Here are a list of rocks to consider. The death of a loved one. The end of an important relationship. The loss of a job. Health and mental health challenges for you or a loved one. Financial concerns or reversals. A change in a job – a sought after promotion can still be stressful.
For some of us, the stressors in the world are heavy burdens, whether it’s politics or global warming. This can be a stress boulder for some people. And just because the pandemic has stretched into another year doesn’t mean that the real impacts have disappeared.
This isn’t meant to be depressing or dispiriting. It’s meant to be grounding. Because we can’t accurately assess our work performance without understanding what physical and emotional resources we have available to us. If my allostatic load is high, I should be focusing on conserving my energy where I can. Often, when stressed, we will regress. This means that behaviors we’ve learned to control, like being impatient or critical, can break through and become harder to manage. Our ability to regulate all our emotions can diminish. Our perspective can be impacted, and we might not be as creative or innovative or able to solve problems as effectively as we once could.
If you know what kind of load you are carrying, you can get resources to help. If your gauge is in the red zone, maybe you build in more breaks in a day to stretch your body and breathe. Maybe you rely more on a co-worker to test your narratives and assumptions.
A few years ago, I had two major surgeries in four months. I went from being very active to getting exhausted from walking from couch to kitchen and back. A friend of mine who has a chronic illness told me about the concept of “spoons.” Her disability means that some days she has very little energy and other days she has more. She told me to think of my energy like it was measured out in spoonfuls. Good days might be seven or eight spoons. Bad days might be two spoons. On a five-spoon day she might be able to get some work done. On a two-spoon day she knew to focus on rest.
I’ve been back to many spoons for a few years now, but the concept of assessing my energy and capacity when I am making plans has stuck with me. After my surgeries, a trip to the end of the driveway and back was as taxing as a 5k run. Which was terrible. I’m not discounting the difficulty of dealing with bad things. But pushing myself too hard or railing against Cruel Fate for my health issues wouldn’t have been super productive. I was finally able to accept that for a period of time I would have very limited physical capacity, and I got strategic about planning where I would spend that energy.
As we’re planning for the holidays, or planning for our work goals for next year, let’s take a moment to assess what kind of emotional weight we might be carrying. Try to think of yourself with the compassion you might show a close friend. Instead of thinking “well, sure, the divorce was just final but we separated a year ago, I’m over it” try reframing that to “my divorce is final, and that’s for sure a rock. This will be the first holiday season as a single person in a while.” It’s not about judgement, should I or should I not be impacted by a thing. It’s about reality – this thing weighs on me.

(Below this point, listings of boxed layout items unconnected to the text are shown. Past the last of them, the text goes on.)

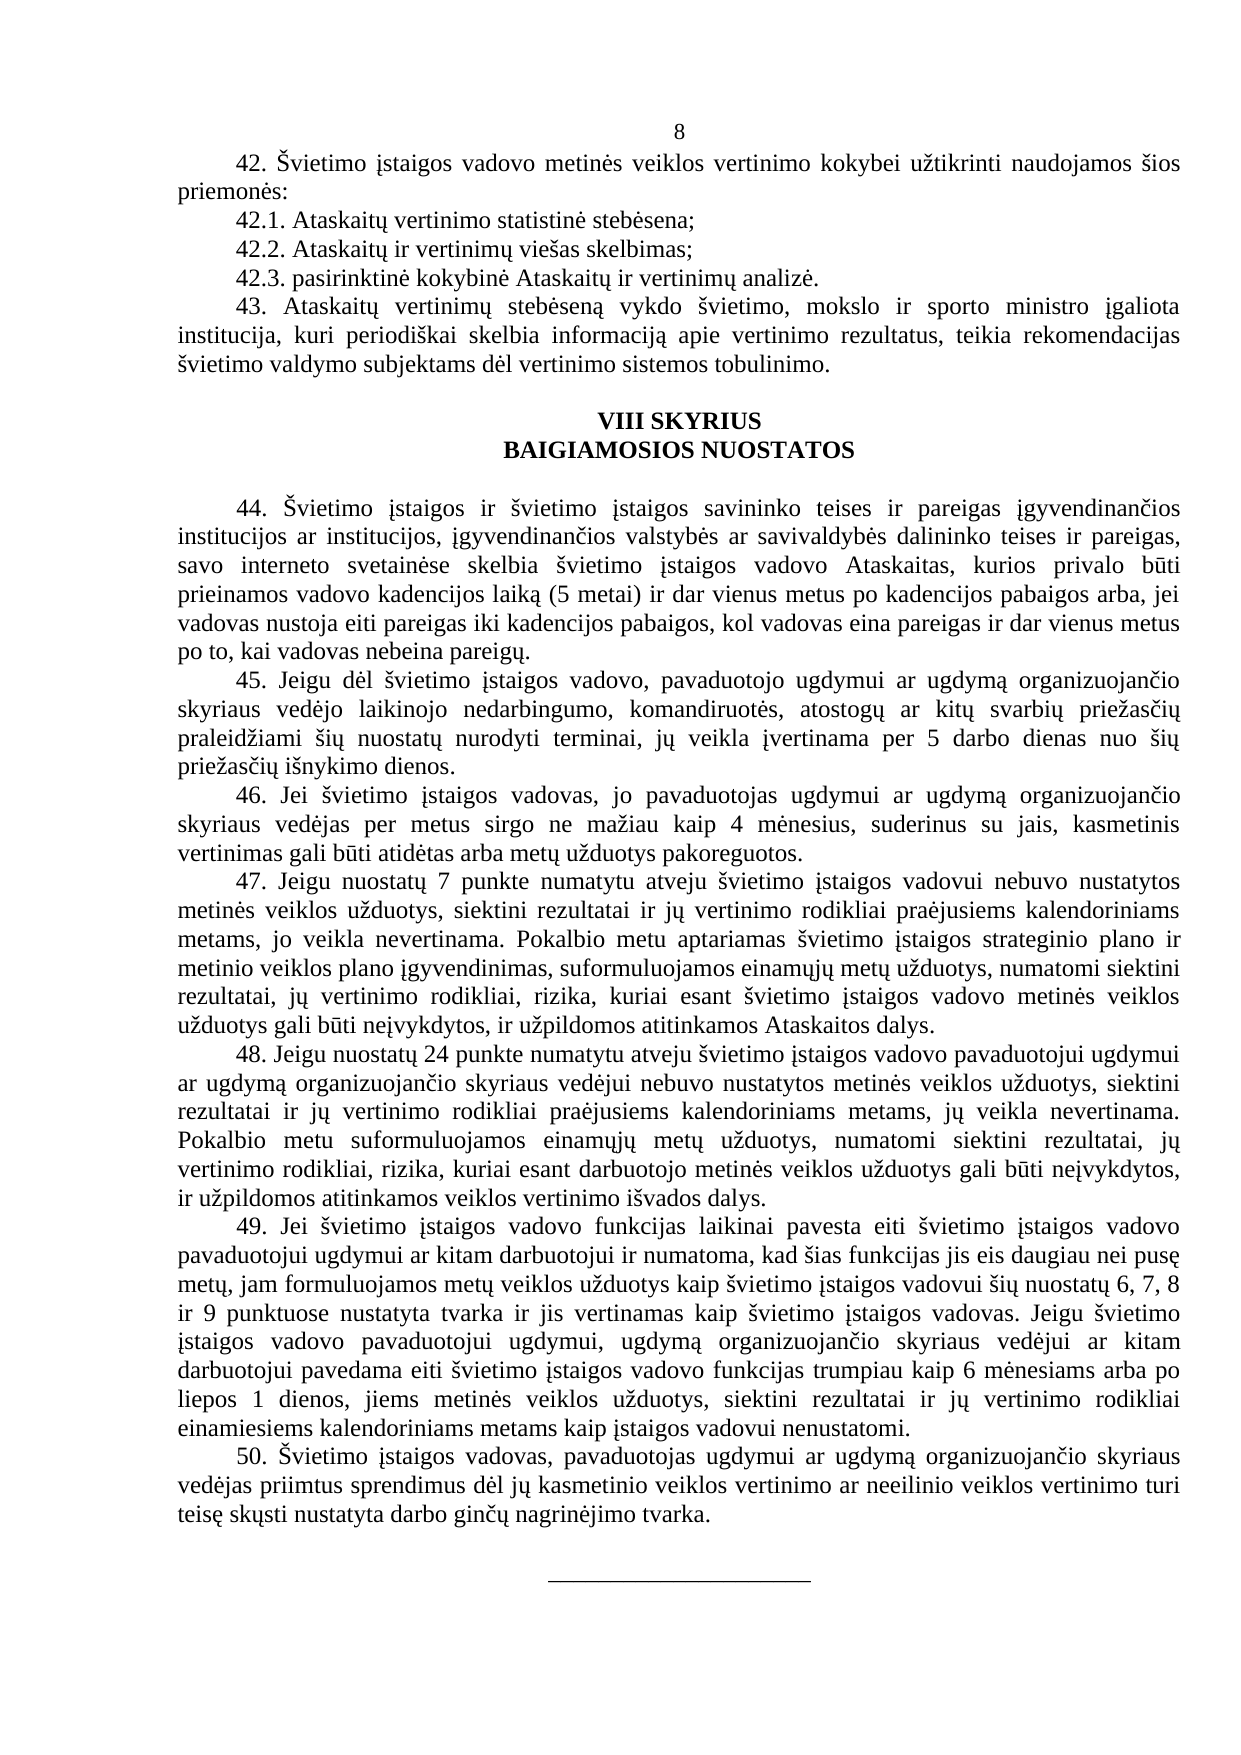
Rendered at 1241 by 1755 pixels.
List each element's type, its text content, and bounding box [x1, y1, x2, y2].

text VIII SKYRIUS [177, 406, 1181, 435]
text 42. Švietimo įstaigos vadovo metinės veiklos vertinimo kokybei užtikrinti naudojamos šios priemonės: [177, 148, 1181, 205]
text BAIGIAMOSIOS NUOSTATOS [177, 435, 1181, 464]
text 49. Jei švietimo įstaigos vadovo funkcijas laikinai pavesta eiti švietimo įstaigos vadovo pavaduotojui ugdymui ar kitam darbuotojui ir numatoma, kad šias funkcijas jis eis daugiau nei pusę metų, jam formuluojamos metų veiklos užduotys kaip švietimo įstaigos vadovui šių nuostatų 6, 7, 8 ir 9 punktuose nustatyta tvarka ir jis vertinamas kaip švietimo įstaigos vadovas. Jeigu švietimo įstaigos vadovo pavaduotojui ugdymui, ugdymą organizuojančio skyriaus vedėjui ar kitam darbuotojui pavedama eiti švietimo įstaigos vadovo funkcijas trumpiau kaip 6 mėnesiams arba po liepos 1 dienos, jiems metinės veiklos užduotys, siektini rezultatai ir jų vertinimo rodikliai einamiesiems kalendoriniams metams kaip įstaigos vadovui nenustatomi. [177, 1211, 1181, 1441]
text _____________________ [177, 1556, 1181, 1585]
text 45. Jeigu dėl švietimo įstaigos vadovo, pavaduotojo ugdymui ar ugdymą organizuojančio skyriaus vedėjo laikinojo nedarbingumo, komandiruotės, atostogų ar kitų svarbių priežasčių praleidžiami šių nuostatų nurodyti terminai, jų veikla įvertinama per 5 darbo dienas nuo šių priežasčių išnykimo dienos. [177, 665, 1181, 780]
text 43. Ataskaitų vertinimų stebėseną vykdo švietimo, mokslo ir sporto ministro įgaliota institucija, kuri periodiškai skelbia informaciją apie vertinimo rezultatus, teikia rekomendacijas švietimo valdymo subjektams dėl vertinimo sistemos tobulinimo. [177, 291, 1181, 378]
text 50. Švietimo įstaigos vadovas, pavaduotojas ugdymui ar ugdymą organizuojančio skyriaus vedėjas priimtus sprendimus dėl jų kasmetinio veiklos vertinimo ar neeilinio veiklos vertinimo turi teisę skųsti nustatyta darbo ginčų nagrinėjimo tvarka. [177, 1441, 1181, 1528]
text 44. Švietimo įstaigos ir švietimo įstaigos savininko teises ir pareigas įgyvendinančios institucijos ar institucijos, įgyvendinančios valstybės ar savivaldybės dalininko teises ir pareigas, savo interneto svetainėse skelbia švietimo įstaigos vadovo Ataskaitas, kurios privalo būti prieinamos vadovo kadencijos laiką (5 metai) ir dar vienus metus po kadencijos pabaigos arba, jei vadovas nustoja eiti pareigas iki kadencijos pabaigos, kol vadovas eina pareigas ir dar vienus metus po to, kai vadovas nebeina pareigų. [177, 493, 1181, 665]
text 42.2. Ataskaitų ir vertinimų viešas skelbimas; [177, 234, 1181, 263]
text 47. Jeigu nuostatų 7 punkte numatytu atveju švietimo įstaigos vadovui nebuvo nustatytos metinės veiklos užduotys, siektini rezultatai ir jų vertinimo rodikliai praėjusiems kalendoriniams metams, jo veikla nevertinama. Pokalbio metu aptariamas švietimo įstaigos strateginio plano ir metinio veiklos plano įgyvendinimas, suformuluojamos einamųjų metų užduotys, numatomi siektini rezultatai, jų vertinimo rodikliai, rizika, kuriai esant švietimo įstaigos vadovo metinės veiklos užduotys gali būti neįvykdytos, ir užpildomos atitinkamos Ataskaitos dalys. [177, 866, 1181, 1039]
text 42.1. Ataskaitų vertinimo statistinė stebėsena; [177, 205, 1181, 234]
text 42.3. pasirinktinė kokybinė Ataskaitų ir vertinimų analizė. [177, 263, 1181, 291]
text 46. Jei švietimo įstaigos vadovas, jo pavaduotojas ugdymui ar ugdymą organizuojančio skyriaus vedėjas per metus sirgo ne mažiau kaip 4 mėnesius, suderinus su jais, kasmetinis vertinimas gali būti atidėtas arba metų užduotys pakoreguotos. [177, 780, 1181, 866]
text 48. Jeigu nuostatų 24 punkte numatytu atveju švietimo įstaigos vadovo pavaduotojui ugdymui ar ugdymą organizuojančio skyriaus vedėjui nebuvo nustatytos metinės veiklos užduotys, siektini rezultatai ir jų vertinimo rodikliai praėjusiems kalendoriniams metams, jų veikla nevertinama. Pokalbio metu suformuluojamos einamųjų metų užduotys, numatomi siektini rezultatai, jų vertinimo rodikliai, rizika, kuriai esant darbuotojo metinės veiklos užduotys gali būti neįvykdytos, ir užpildomos atitinkamos veiklos vertinimo išvados dalys. [177, 1039, 1181, 1211]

How much we carry impacts how nimbly we move through additional stressors or changes. Most of the big stressors aren’t optional. We can’t just jettison pieces of our life to reduce our allostatic load. It’s more about understanding how much energy we have left to give and being realistic and strategic about where to spend that.
And a postscript reminder: when we’re figuring out where to allocate our precious spoons of emotional energy, work should not be the first item on the list. Family, friends, community, time in nature – investing energy in areas outside of work can go a long way to building the support system and resilience to carry us through whatever comes our way.